To understand whether sets of positively selected or convergent genes were associated with certain molecular functions, we used metascape40 with default settings and a custom background of collared kingfisher genes. This analysis links genes with their putative functions (i.e., gene ontology, or GO terms) and tests whether a set of target genes with a given function is larger than expected by chance from a random subset of GO terms. We visualized overlapping target genes from different analyses using Venn diagrams and visualized gene networks again with metascape40. Significance of enriched gene functions was estimated using the FDR metric.

Identifying conserved noncoding elements

Recent work has found that regulatory regions of the genome, rather than coding regions, are related to shifts in phenotype9,54. To assess whether regulatory regions evolve faster in plunge-diving or island-dwelling kingfishers, we identified a set of avian-specific highly conserved noncoding elements (CNEs)86. Since these elements are relative to the chicken genome, we used LAST70 to align the draft collared kingfisher genome30 to the chicken genome. We then used liftOver87 to convert chicken genome coordinates to collared kingfisher coordinates and extracted DNA sequences with bedtools getfasta88. In total, we located 235559 out of 265983 (88.6%) chicken CNEs in the collared kingfisher genome. After filtering out CNEs smaller than 50 bp and removing badly aligned regions with trimAL89, we fit estimated molecular branch lengths using the BASEML free model37. This model lets each branch assume its own rate of molecular evolution, a requirement of downstream RERconverge analyses. In total, we obtained a final set of 39618 trees.
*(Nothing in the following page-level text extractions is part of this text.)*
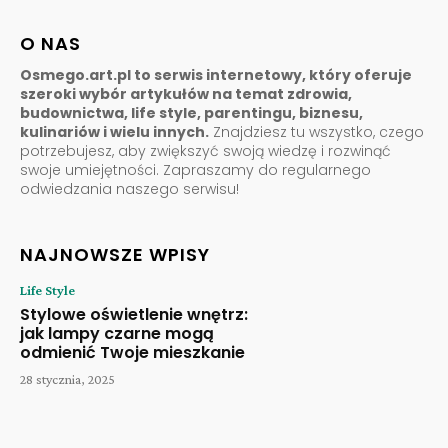
O NAS
Osmego.art.pl to serwis internetowy, który oferuje
szeroki wybór artykułów na temat zdrowia,
budownictwa, life style, parentingu, biznesu,
kulinariów i wielu innych.
Znajdziesz tu wszystko, czego
potrzebujesz, aby zwiększyć swoją wiedzę i rozwinąć
swoje umiejętności. Zapraszamy do regularnego
odwiedzania naszego serwisu!
NAJNOWSZE WPISY
Life Style
Stylowe oświetlenie wnętrz:
jak lampy czarne mogą
odmienić Twoje mieszkanie
28 stycznia, 2025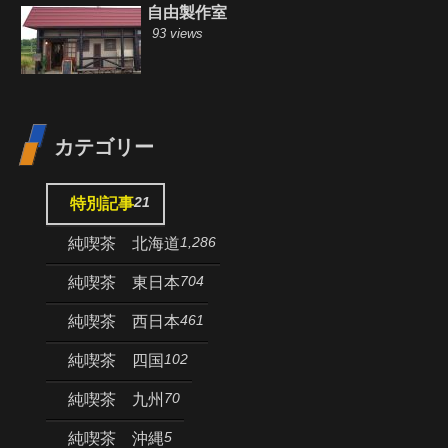
自由製作室
93 views
カテゴリー
21
特別記事
1,286
純喫茶 北海道
704
純喫茶 東日本
461
純喫茶 西日本
102
純喫茶 四国
70
純喫茶 九州
5
純喫茶 沖縄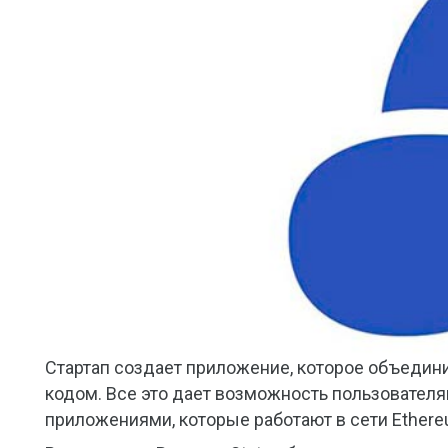
Стартап создает приложение, которое объедин
кодом. Все это дает возможность пользовател
приложениями, которые работают в сети Ethere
For those CNEs that showed significant support for a convergent rate shift in focal lineages, we used bedtools closest to identify the closest annotated gene in the collared kingfisher genome and input these annotations into GO term enrichment analyses.

Detecting convergent shifts in rates of molecular evolution

To detect significant accelerations or decelerations associated with plunge-diving behavior, we ran RERconverge90 on sets of gene and CNE trees. Importantly, these analyses utilize overall rates of molecular evolution and do not account for variation in specific sites along a gene or CNE. To assess significance of relationships between rates of molecular evolution and phenotypic changes, we used a phylogenetic permulation approach recently shown to be more rigorous than P values derived from parametric estimates91. This method simulates evolutionary histories of a given phenotype (e.g., plunge-diving behavior) and then generates a null distribution of correlation values between the phenotype and rates of molecular evolution. Statistical significance is then assessed by determining the proportion of null values that are less extreme than the empirical correlation for a given gene. We did 500 permulations and corrected P values using FDR.

Statistics and reproducibility

Maximum likelihood approaches were used to determine support for significant positively selected genes, with correction for multiple tests using FDR (n = 11938 genes tested). Bayesian phylogenetic linear mixed models were used to analyze genomic convergence and gene overlap (n = 465 species pairs). Phylogenetic generalized least squares analysis was used to analyze positively selected gene counts (n = 30 species). All statistical analyses were performed in R v. 4.2.3. Code was written in the R markdown format to allow for reproducibility of all analyses and generation of figures from raw data sets.

Reporting summary

Further information on research design is available in the Nature Portfolio Reporting Summary linked to this article.